Timo Korhonen : Mano a Mano : CD
LINDBERG: Mano A Mano: TAKEMITSU: In the Woods: HENZE: Royal Winter Music 1 – First Sonata on Shakespearean Characters for Guitar.
Ondine : ODE 1091-2
Timo Korhonen the Finnish guitarist here presents three large modern works of significant importance. The title track Mano a Mano by Finnish composer Magnus Lindberg was premiered by Korhonen, and seems to be the only guitar work written by him as he is a pianist not a guitarist. The music itself is very modern , but still very approachable .However the energy and large array of colours in the music and the very density of the actual material make this a very challenging piece to play, and at a little over seventeen minutes long it proves to be one of the most important pieces of stature, written in recent years. No, it’s not an easy listen at first , but the musicality and harmonious nature, albeit , very unusual at times, does come through in the performance and Korhonen proves to be an expert performer of this material.
Toru Takemitsu (1930 – 1996) was a Japanese composer with a huge catalogue of compositions, only a small handful of which were for the guitar, or included the guitar when combined in chamber ensembles. In The Woods is a terrific example of his style of writing, which has more than a feel of Debussy in its use of whole tone scales and other harmonies that are deliberately enigmatic, but friendly throughout (There are no atonal moments here) The three movements Wainscot Pond, Rosedale and Muir Woods are filled with moments of stillness, and then hauntingly unusual chords that seem to speak of nature at its deepest, and then moments of activity, again followed by a pause and more quietness. This is music like no other you may have heard on the guitar and is quite a listen, and it makes me want to find the score to try it out!

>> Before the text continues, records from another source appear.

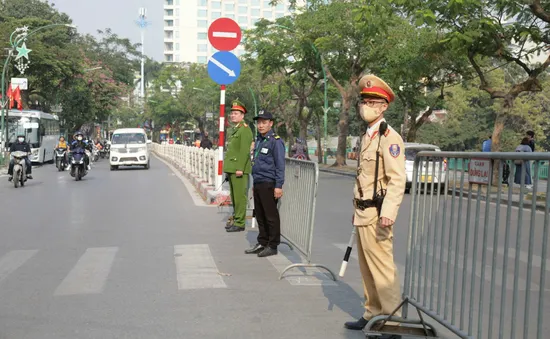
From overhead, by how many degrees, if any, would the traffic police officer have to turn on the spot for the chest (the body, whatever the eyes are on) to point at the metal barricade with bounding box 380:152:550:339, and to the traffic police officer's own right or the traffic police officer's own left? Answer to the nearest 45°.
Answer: approximately 90° to the traffic police officer's own left

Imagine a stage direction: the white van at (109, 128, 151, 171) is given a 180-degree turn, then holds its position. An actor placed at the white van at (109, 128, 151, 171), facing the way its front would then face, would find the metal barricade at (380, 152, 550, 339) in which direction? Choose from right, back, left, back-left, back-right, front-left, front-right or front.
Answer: back

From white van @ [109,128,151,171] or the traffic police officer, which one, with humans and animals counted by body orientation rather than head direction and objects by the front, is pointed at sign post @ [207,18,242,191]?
the white van

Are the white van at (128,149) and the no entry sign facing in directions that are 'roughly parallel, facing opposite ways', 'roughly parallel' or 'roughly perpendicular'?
roughly parallel

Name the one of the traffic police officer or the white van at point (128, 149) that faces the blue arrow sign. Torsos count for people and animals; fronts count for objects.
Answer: the white van

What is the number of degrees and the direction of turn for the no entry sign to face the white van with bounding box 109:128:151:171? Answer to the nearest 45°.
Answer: approximately 180°

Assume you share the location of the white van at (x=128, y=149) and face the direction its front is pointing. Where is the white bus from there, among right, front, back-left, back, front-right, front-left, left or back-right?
back-right

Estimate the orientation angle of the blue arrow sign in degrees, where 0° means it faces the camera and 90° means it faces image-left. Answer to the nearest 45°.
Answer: approximately 0°

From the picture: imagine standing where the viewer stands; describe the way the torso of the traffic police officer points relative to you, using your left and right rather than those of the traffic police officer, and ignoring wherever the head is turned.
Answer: facing the viewer and to the left of the viewer

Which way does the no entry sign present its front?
toward the camera

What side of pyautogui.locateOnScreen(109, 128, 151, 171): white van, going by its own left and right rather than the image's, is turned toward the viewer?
front

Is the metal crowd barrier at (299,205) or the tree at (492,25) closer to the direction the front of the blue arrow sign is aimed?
the metal crowd barrier

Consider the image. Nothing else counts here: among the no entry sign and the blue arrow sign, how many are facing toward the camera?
2

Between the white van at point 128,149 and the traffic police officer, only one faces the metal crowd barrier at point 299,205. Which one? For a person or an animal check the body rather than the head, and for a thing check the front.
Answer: the white van

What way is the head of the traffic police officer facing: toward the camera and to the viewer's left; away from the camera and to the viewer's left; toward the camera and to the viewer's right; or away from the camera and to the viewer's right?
toward the camera and to the viewer's left

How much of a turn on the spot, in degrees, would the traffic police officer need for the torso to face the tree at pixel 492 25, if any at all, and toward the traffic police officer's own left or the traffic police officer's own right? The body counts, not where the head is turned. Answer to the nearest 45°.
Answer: approximately 135° to the traffic police officer's own right

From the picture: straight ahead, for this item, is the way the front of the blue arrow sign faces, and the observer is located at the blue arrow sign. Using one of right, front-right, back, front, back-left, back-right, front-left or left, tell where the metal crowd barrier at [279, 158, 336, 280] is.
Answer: front
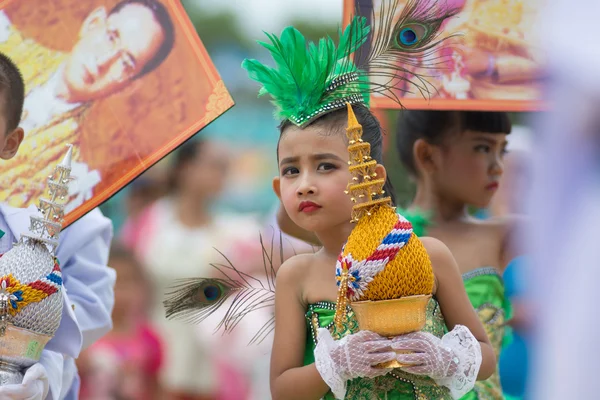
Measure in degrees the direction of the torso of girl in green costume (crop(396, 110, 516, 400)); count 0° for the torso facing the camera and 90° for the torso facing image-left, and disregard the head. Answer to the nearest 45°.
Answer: approximately 315°

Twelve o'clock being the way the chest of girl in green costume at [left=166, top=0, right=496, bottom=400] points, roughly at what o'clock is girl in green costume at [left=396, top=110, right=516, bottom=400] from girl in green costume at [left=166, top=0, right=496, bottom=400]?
girl in green costume at [left=396, top=110, right=516, bottom=400] is roughly at 7 o'clock from girl in green costume at [left=166, top=0, right=496, bottom=400].

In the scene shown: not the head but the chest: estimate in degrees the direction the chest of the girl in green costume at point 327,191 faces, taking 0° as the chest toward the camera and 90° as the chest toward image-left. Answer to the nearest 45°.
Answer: approximately 0°

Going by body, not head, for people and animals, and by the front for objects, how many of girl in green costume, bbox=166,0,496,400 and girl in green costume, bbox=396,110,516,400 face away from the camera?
0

After this sixteen , plus minutes of beautiful enigmatic music comes the longest piece on the recital, the six movement Sonata , Royal Winter Music 1, based on Shakespearean characters, Gloucester, Romeo and Juliet, Ariel, Ophelia, Touchstone Audrey and William , and finally Oberon. At more than 30 minutes in length, this immense and hugely challenging set of movements is first of all, extremely modern, atonal for a great deal of the time, and to be fair, not everyone’s choice of listening material as it has vast swathes of very abrupt, chords and runs, which of course makes it also a challenge for the player, who does a wonderful job of getting behind this piece. Hans Werner Henze (1926 – 2012) wrote a huge amount of music which was extremely varied in style , as throughout his life he was influenced by serialism, atonality, jazz, Arabian harmony, Italian music, and the modern Russian style of Stravinsky, to name but a few. He only wrote a very small amount for guitar, but two of those are the two huge Sonatas, the first of which is one this recording.
So in summation, one can see just how vastly different the three pieces are on this CD. All are very important and some of the most round – breaking works for the guitar that have ever been written, but as a listener, you have to decide whether or not these pieces appeal. The playing is fabulous, the music is all extremely technically advanced and Korhonen seems to take it completely in his stride. So in the end it is up to the purchaser to make his own mind up about it.